## [EXERCISE]
Lay out every line of the listing below as a Markdown table with the columns "No." and "Text", giving each line its own row number and skipping blank lines. Leave the pictures out of your answer.

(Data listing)
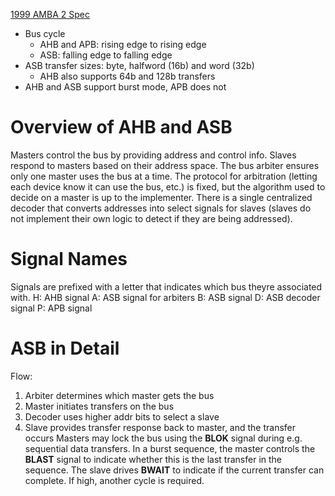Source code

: [1999 AMBA 2 Spec](https://developer.arm.com/documentation/ihi0011/a/)

- Bus cycle
	- AHB and APB: rising edge to rising edge
	- ASB: falling edge to falling edge
- ASB transfer sizes: byte, halfword (16b) and word (32b)
	- AHB also supports 64b and 128b transfers
- AHB and ASB support burst mode, APB does not

# Overview of AHB and ASB
Masters control the bus by providing address and control info. Slaves respond to masters based on their address space. The bus arbiter ensures only one master uses the bus at a time. The protocol for arbitration (letting each device know it can use the bus, etc.) is fixed, but the algorithm used to decide on a master is up to the implementer. There is a single centralized decoder that converts addresses into select signals for slaves (slaves do not implement their own logic to detect if they are being addressed).

# Signal Names
Signals are prefixed with a letter that indicates which bus theyre associated with.
H: AHB signal
A: ASB signal for arbiters
B: ASB signal
D: ASB decoder signal
P: APB signal

# ASB in Detail
Flow:
1. Arbiter determines which master gets the bus
2. Master initiates transfers on the bus
3. Decoder uses higher addr bits to select a slave
4. Slave provides transfer response back to master, and the transfer occurs
Masters may lock the bus using the **BLOK** signal during e.g. sequential data transfers. In a burst sequence, the master controls the **BLAST** signal to indicate whether this is the last transfer in the sequence. The slave drives **BWAIT** to indicate if the current transfer can complete. If high, another cycle is required.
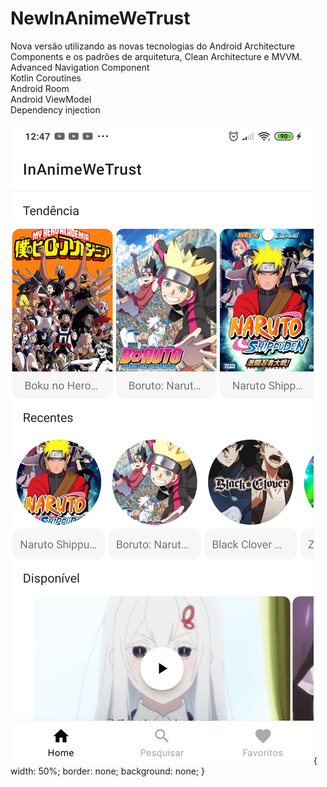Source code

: # NewInAnimeWeTrust
Nova versão utilizando as novas tecnologias do Android Architecture Components e os padrões de arquitetura, Clean Architecture e MVVM.
<br/>
Advanced Navigation Component
<br/>
Kotlin Coroutines
<br/>
Android Room
<br/>
Android ViewModel
<br/>
Dependency injection


![alt text](https://github.com/20202899/NewInAnimeWeTrust/blob/master/imgs/Screenshot_2020-07-29-12-47-03-770_com.carlos.silva.inanimewetrust.jpg?raw=true){
  width: 50%;
  border: none;
  background: none;
}
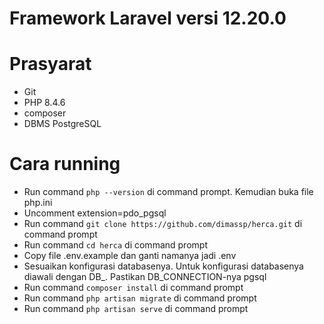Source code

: # Framework Laravel versi 12.20.0

# Prasyarat
- Git
- PHP 8.4.6
- composer
- DBMS PostgreSQL

# Cara running
- Run command `php --version` di command prompt. Kemudian buka file php.ini
- Uncomment extension=pdo_pgsql
- Run command `git clone https://github.com/dimassp/herca.git` di command prompt
- Run command `cd herca` di command prompt
- Copy file .env.example dan ganti namanya jadi .env
- Sesuaikan konfigurasi databasenya. Untuk konfigurasi databasenya diawali dengan DB_. Pastikan DB_CONNECTION-nya pgsql
- Run command `composer install` di command prompt
- Run command `php artisan migrate` di command prompt
- Run command `php artisan serve` di command prompt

## [ANSWER FOR THIS EXERCISE]
| No. | Text |
|---|---|
| 1 | Source code |
| 2 | : [1999 AMBA 2 Spec](https://developer.arm.com/documentation/ihi0011/a/) |
| 3 | - Bus cycle |
| 4 | 	- AHB and APB: rising edge to rising edge |
| 5 | 	- ASB: falling edge to falling edge |
| 6 | - ASB transfer sizes: byte, halfword (16b) and word (32b) |
| 7 | 	- AHB also supports 64b and 128b transfers |
| 8 | - AHB and ASB support burst mode, APB does not |
| 9 | # Overview of AHB and ASB |
| 10 | Masters control the bus by providing address and control info. Slaves respond to masters based on their address space. The bus arbiter ensures only one master uses the bus at a time. The protocol for arbitration (letting each device know it can use the bus, etc.) is fixed, but the algorithm used to decide on a master is up to the implementer. There is a single centralized decoder that converts addresses into select signals for slaves (slaves do not implement their own logic to detect if they are being addressed). |
| 11 | # Signal Names |
| 12 | Signals are prefixed with a letter that indicates which bus theyre associated with. |
| 13 | H: AHB signal |
| 14 | A: ASB signal for arbiters |
| 15 | B: ASB signal |
| 16 | D: ASB decoder signal |
| 17 | P: APB signal |
| 18 | # ASB in Detail |
| 19 | Flow: |
| 20 | 1. Arbiter determines which master gets the bus |
| 21 | 2. Master initiates transfers on the bus |
| 22 | 3. Decoder uses higher addr bits to select a slave |
| 23 | 4. Slave provides transfer response back to master, and the transfer occurs |
| 24 | Masters may lock the bus using the **BLOK** signal during e.g. sequential data transfers. In a burst sequence, the master controls the **BLAST** signal to indicate whether this is the last transfer in the sequence. The slave drives **BWAIT** to indicate if the current transfer can complete. If high, another cycle is required. |
| 25 | Source code |
| 26 | : # NewInAnimeWeTrust |
| 27 | Nova versão utilizando as novas tecnologias do Android Architecture Components e os padrões de arquitetura, Clean Architecture e MVVM. |
| 28 | <br/> |
| 29 | Advanced Navigation Component |
| 30 | <br/> |
| 31 | Kotlin Coroutines |
| 32 | <br/> |
| 33 | Android Room |
| 34 | <br/> |
| 35 | Android ViewModel |
| 36 | <br/> |
| 37 | Dependency injection |
| 38 | ![alt text](https://github.com/20202899/NewInAnimeWeTrust/blob/master/imgs/Screenshot_2020-07-29-12-47-03-770_com.carlos.silva.inanimewetrust.jpg?raw=true){ |
| 39 |   width: 50%; |
| 40 |   border: none; |
| 41 |   background: none; |
| 42 | } |
| 43 | Source code |
| 44 | : # Framework Laravel versi 12.20.0 |
| 45 | # Prasyarat |
| 46 | - Git |
| 47 | - PHP 8.4.6 |
| 48 | - composer |
| 49 | - DBMS PostgreSQL |
| 50 | # Cara running |
| 51 | - Run command `php --version` di command prompt. Kemudian buka file php.ini |
| 52 | - Uncomment extension=pdo_pgsql |
| 53 | - Run command `git clone https://github.com/dimassp/herca.git` di command prompt |
| 54 | - Run command `cd herca` di command prompt |
| 55 | - Copy file .env.example dan ganti namanya jadi .env |
| 56 | - Sesuaikan konfigurasi databasenya. Untuk konfigurasi databasenya diawali dengan DB_. Pastikan DB_CONNECTION-nya pgsql |
| 57 | - Run command `composer install` di command prompt |
| 58 | - Run command `php artisan migrate` di command prompt |
| 59 | - Run command `php artisan serve` di command prompt |